Cellulaire Membranen
Levende cellen hebben een membraan ontwikkeld om de interne organische chemicaliën af te schermen en te bevatten, terwijl selectief alleen essentiële atomen en eenvoudige verbindingen heen en weer kunnen gaan. Volgens het standaard lipidendubbellaagsmodel zijn de vetzuren, fosfolipiden en glycolipiden genaamd, de belangrijkste componenten van celmembranen. Andere elementen van de membranen zijn cholesterol, eiwitten en koolhydraten.

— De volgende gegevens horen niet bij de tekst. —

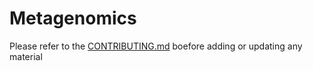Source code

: Metagenomics
============

Please refer to the [CONTRIBUTING.md](../CONTRIBUTING.md) boefore adding or updating any material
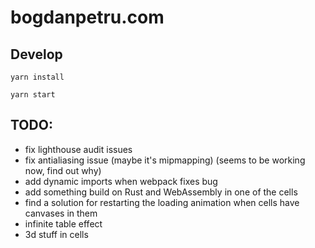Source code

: # bogdanpetru.com

## Develop

`yarn install`

`yarn start`

## TODO:

 - fix lighthouse audit issues
 - fix antialiasing issue (maybe it's mipmapping) (seems to be working now, find out why)
 - add dynamic imports when webpack fixes bug
 - add something build on Rust and WebAssembly in one of the cells
 - find a solution for restarting the loading animation when cells have canvases in them
 - infinite table effect
 - 3d stuff in cells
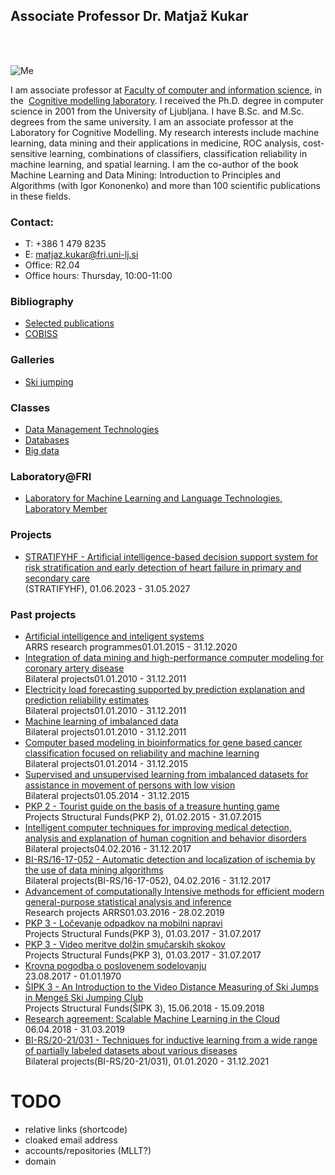 
## Associate Professor Dr. Matjaž Kukar  
<br/><br/>     

![Me](matja%C5%BE_kukar_2.png)

I am associate professor at [Faculty of computer and information science](http://www.fri.uni-lj.si/), in the  [Cognitive modelling laboratory](http://lkm.fri.uni-lj.si/).
I received the Ph.D. degree in computer science in 2001 from the University of Ljubljana. I have B.Sc. and M.Sc. degrees from the same university. I am an associate professor at the Laboratory for Cognitive Modelling. My research interests include machine learning, data mining and their applications in medicine, ROC analysis, cost-sensitive learning, combinations of classifiers, classification reliability in machine learning, and spatial learning. I am the co-author of the book Machine Learning and Data Mining: Introduction to Principles and Algorithms (with Igor Kononenko) and more than 100 scientific publications in these fields.


### Contact:
- T: +386 1 479 8235
- E: [matjaz.kukar@fri.uni-lj.si](mailto:matjaz.kukar@fri.uni-lj.si)
- Office: R2.04 
- Office hours: Thursday, 10:00-11:00



### Bibliography
* [Selected publications](bibliography/)
* [COBISS](https://bib.cobiss.net/bibliographies/si/webBiblio/bib201_20241118_235201_14565.html)


### Galleries
* [Ski jumping](https://unilj-my.sharepoint.com/:f:/g/personal/matjazk_fri1_uni-lj_si/ErW_pG19cipLqdsPvdkkRQgBgN0MaBameCZqSgH5D7uaOw?e=67B3Cz)

### Classes

*   [Data Management Technologies](https://www.fri.uni-lj.si/en/course/63226)
*   [Databases](https://www.fri.uni-lj.si/en/course/63707)
*   [Big data](https://www.fri.uni-lj.si/en/course/63560)

### Laboratory@FRI

*   [Laboratory for Machine Learning and Language Technologies, Laboratory Member](https://www.fri.uni-lj.si/en/laboratory/lsujt-25)

### Projects

*   [STRATIFYHF - Artificial intelligence-based decision support system for risk stratification and early detection of heart failure in primary and secondary care](/en/projects/1774)  
    (STRATIFYHF), 01.06.2023 - 31.05.2027

### Past projects

*   [Artificial intelligence and inteligent systems](/en/projects/6)  
    ARRS research programmes01.01.2015 - 31.12.2020
*   [Integration of data mining and high-performance computer modeling for coronary artery disease](/en/projects/53)  
    Bilateral projects01.01.2010 - 31.12.2011
*   [Electricity load forecasting supported by prediction explanation and prediction reliability estimates](/en/projects/55)  
    Bilateral projects01.01.2010 - 31.12.2011
*   [Machine learning of imbalanced data](/en/projects/56)  
    Bilateral projects01.01.2010 - 31.12.2011
*   [Computer based modeling in bioinformatics for gene based cancer classification focused on reliability and machine learning](/en/projects/61)  
    Bilateral projects01.01.2014 - 31.12.2015
*   [Supervised and unsupervised learning from imbalanced datasets for assistance in movement of persons with low vision](/en/projects/63)  
    Bilateral projects01.05.2014 - 31.12.2015
*   [PKP 2 - Tourist guide on the basis of a treasure hunting game](/en/projects/125)  
    Projects Structural Funds(PKP 2), 01.02.2015 - 31.07.2015
*   [Intelligent computer techniques for improving medical detection, analysis and explanation of human cognition and behavior disorders](/en/projects/199)  
    Bilateral projects04.02.2016 - 31.12.2017
*   [BI-RS/16-17-052 - Automatic detection and localization of ischemia by the use of data mining algorithms](/en/projects/200)  
    Bilateral projects(BI-RS/16-17-052), 04.02.2016 - 31.12.2017
*   [Advancement of computationally Intensive methods for efficient modern general-purpose statistical analysis and inference](/en/projects/379)  
    Research projects ARRS01.03.2016 - 28.02.2019
*   [PKP 3 - Ločevanje odpadkov na mobilni napravi](/en/projects/384)  
    Projects Structural Funds(PKP 3), 01.03.2017 - 31.07.2017
*   [PKP 3 - Video meritve dolžin smučarskih skokov](/en/projects/385)  
    Projects Structural Funds(PKP 3), 01.03.2017 - 31.07.2017
*   [Krovna pogodba o poslovenem sodelovanju](/en/projects/491)  
    23.08.2017 - 01.01.1970
*   [ŠIPK 3 - An Introduction to the Video Distance Measuring of Ski Jumps in Mengeš Ski Jumping Club](/en/projects/534)  
    Projects Structural Funds(ŠIPK 3), 15.06.2018 - 15.09.2018
*   [Research agreement: Scalable Machine Learning in the Cloud](/en/projects/531)  
    06.04.2018 - 31.03.2019
*   [BI-RS/20-21/031 - Techniques for inductive learning from a wide range of partially labeled datasets about various diseases](/en/projects/1662)  
    Bilateral projects(BI-RS/20-21/031), 01.01.2020 - 31.12.2021

# TODO
- relative links (shortcode)
- cloaked email address
- accounts/repositories (MLLT?)
- domain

De lipide dubbellaag is ondoordringbaar voor de meeste kationen, of negatieve ionen, en anionen, of positieve ionen.
Diffusie
Diffusie is een proces waarbij moleculen en ionen zich op natuurlijke wijze verplaatsen van een intracellulair gebied met een hoge concentratie naar een gebied met een lagere concentratie, of omgekeerd. Diffusie vindt spontaan plaats zonder het verbruik van energie door de cel in een procedure die bekend staat als passief transport. De moleculen migreren over de cellulaire concentratiegradiënt totdat een evenwichtstoestand is bereikt. Osmose is een vorm van diffusie waarbij water de cel in en uit gaat.
Actief transport
Cellen verbruiken energie om moleculen actief te transporteren tegen de relatieve concentratiegradiënt in. Actief transport, of gefaciliteerde diffusie, dwingt ionen en moleculen door het celmembraan. Het nucleotide adenosinetrifosfaat, of ATP, is de standaard energievaluta van de cel die het proces mogelijk maakt. Nucleotiden zijn een soort nucleïnezuur. Grote, complexe, niet in vet oplosbare moleculen, zoals glucosesuikers en eiwitten, worden verplaatst door actieve transportsystemen. De systemen houden de osmotische balans in stand en voorkomen dat de cel explodeert door te veel water in te nemen.